You are given five networks in Pajek format.

+ Java class dependency network ([java.net](http://lovro.fri.uni-lj.si/ina/nets/java.net))
+ *nec* overlay map of the Internet ([nec.net](http://lovro.fri.uni-lj.si/ina/nets/nec.net))
+ Sample of Facebook social network ([facebook.net](http://lovro.fri.uni-lj.si/ina/nets/facebook.net))
+ Enron e-mail communication network ([enron.net](http://lovro.fri.uni-lj.si/ina/nets/enron.net))
+ A small part of Google web graph ([www_google.net](http://lovro.fri.uni-lj.si/ina/nets/www_google.net))



In [2]:
# !wget http://lovro.fri.uni-lj.si/ina/nets/java.net
# !wget http://lovro.fri.uni-lj.si/ina/nets/nec.net
# !wget http://lovro.fri.uni-lj.si/ina/nets/facebook.net
# !wget http://lovro.fri.uni-lj.si/ina/nets/enron.net
# !wget http://lovro.fri.uni-lj.si/ina/nets/www_google.net

1. **(code)** Represent the networks with simple undirected graphs and reduce them to their largest connected component.



In [15]:
# your code here
import random
import tqdm


def get_clean_graph(name):
  G = nx.read_pajek(name)
  G = nx.MultiGraph(G)
  s = max(nx.connected_components(G), key=len)
  return G.subgraph(s)


def biased_k(G:nx.Graph, percent=15):
  nodes = list(G.nodes())
  s = int(len(G) * (percent/100))
  cs = 0
  n = random.choice(nodes)
  for i in tqdm.tqdm(range(s)):
    cs += G.degree(n)
    nodes = list(G.neighbors(n))
    n = random.choice(nodes)
  
  return cs / s


In [17]:
G = get_clean_graph("www_google.net")

In [18]:
biased_k(G)

100%|██████████| 128370/128370 [01:52<00:00, 1142.95it/s]


178.06267040585806

2. **(code)** Implement a random-walk sampling and apply it to the networks until you sample 15% of the nodes (with repetitions).
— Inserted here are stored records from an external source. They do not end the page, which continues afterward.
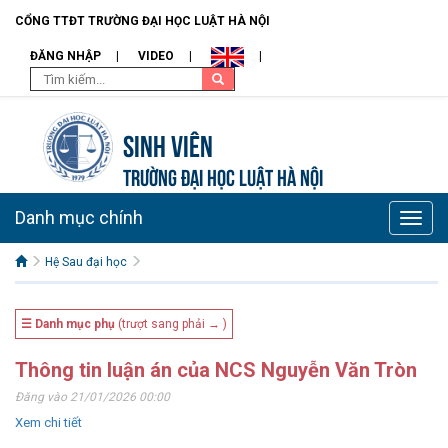
CỔNG TTĐT TRƯỜNG ĐẠI HỌC LUẬT HÀ NỘI
ĐĂNG NHẬP
VIDEO
Sinh viên
TRƯỜNG ĐẠI HỌC LUẬT HÀ NỘI
Danh mục chính
Toggle
naviga
Hệ Sau đại học
☰ Danh mục phụ
(trượt sang phải → )
Thông tin luận án của NCS Nguyễn Văn Tròn
Đăng vào 21/01/2026 00:00
Xem chi tiết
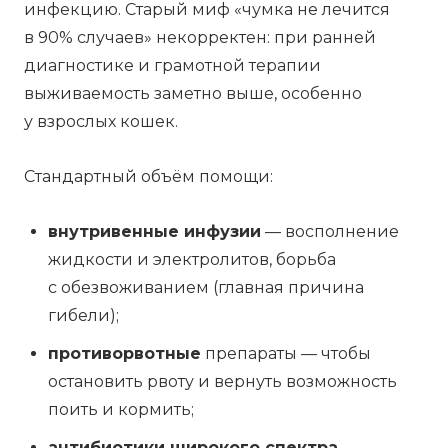
инфекцию. Старый миф «чумка не лечится
в 90% случаев» некорректен: при ранней
диагностике и грамотной терапии
выживаемость заметно выше, особенно
у взрослых кошек.
Стандартный объём помощи:
внутривенные инфузии
— восполнение
жидкости и электролитов, борьба
с обезвоживанием (главная причина
гибели);
противорвотные
препараты — чтобы
остановить рвоту и вернуть возможность
поить и кормить;
антибиотики широкого спектра
—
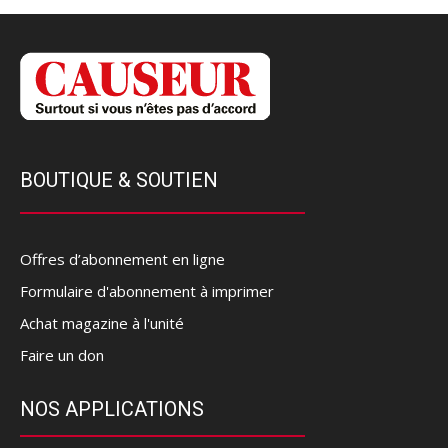
BOUTIQUE & SOUTIEN
Offres d’abonnement en ligne
Formulaire d'abonnement à imprimer
Achat magazine à l'unité
Faire un don
NOS APPLICATIONS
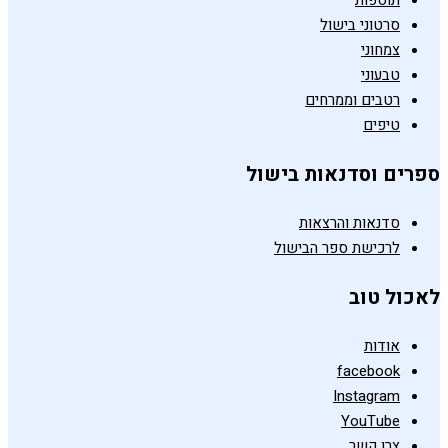
תוספות
סרטוני בישול
צמחוני
טבעוני
רטבים וממרחים
טיפים
ספרים וסדנאות בישול
סדנאות והרצאות
לרכישת ספר הבישול
לאכול טוב
אודות
facebook
Instagram
YouTube
צרו קשר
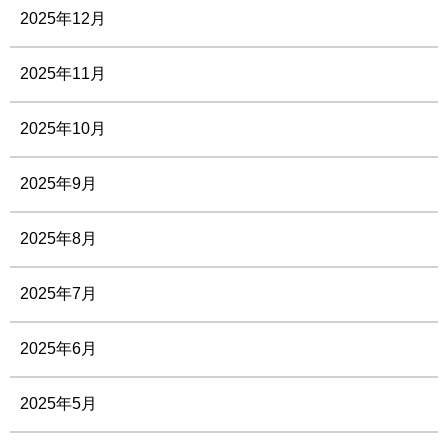
2025年12月
2025年11月
2025年10月
2025年9月
2025年8月
2025年7月
2025年6月
2025年5月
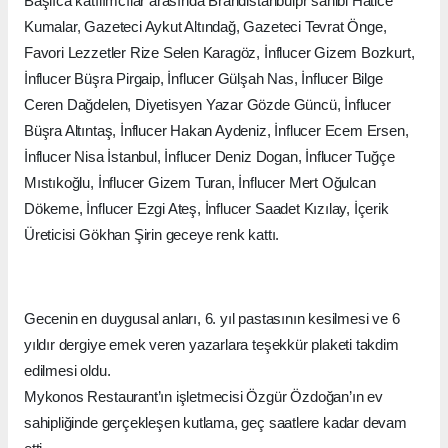
Başlıca katılımcılar arasında Brandistanbulpr sahibi Hatice
Kumalar, Gazeteci Aykut Altındağ, Gazeteci Tevrat Önge,
Favori Lezzetler Rize Selen Karagöz, İnflucer Gizem Bozkurt,
İnflucer Büşra Pirgaip, İnflucer Gülşah Nas, İnflucer Bilge
Ceren Dağdelen, Diyetisyen Yazar Gözde Güncü, İnflucer
Büşra Altıntaş, İnflucer Hakan Aydeniz, İnflucer Ecem Ersen,
İnflucer Nisa İstanbul, İnflucer Deniz Dogan, İnflucer Tuğçe
Mıstıkoğlu, İnflucer Gizem Turan, İnflucer Mert Oğulcan
Dökeme, İnflucer Ezgi Ateş, İnflucer Saadet Kızılay, İçerik
Üreticisi Gökhan Şirin geceye renk kattı.
Gecenin en duygusal anları, 6. yıl pastasının kesilmesi ve 6
yıldır dergiye emek veren yazarlara teşekkür plaketi takdim
edilmesi oldu.
Mykonos Restaurant’ın işletmecisi Özgür Özdoğan’ın ev
sahipliğinde gerçekleşen kutlama, geç saatlere kadar devam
Let $s$ be the number of sampled nodes and $k_1,\dots,k_s$ their degree sequence. Estimate the average degree of the network $\langle k\rangle$ using a biased average $$\frac{\sum_ik_i}{s}$$ and also the corrected estimate $$\frac{s}{\sum_ik_i^{-1}}.$$



In [None]:
# your code here

3. **(discuss)** Compare both estimates to the true average degree $\langle k\rangle$.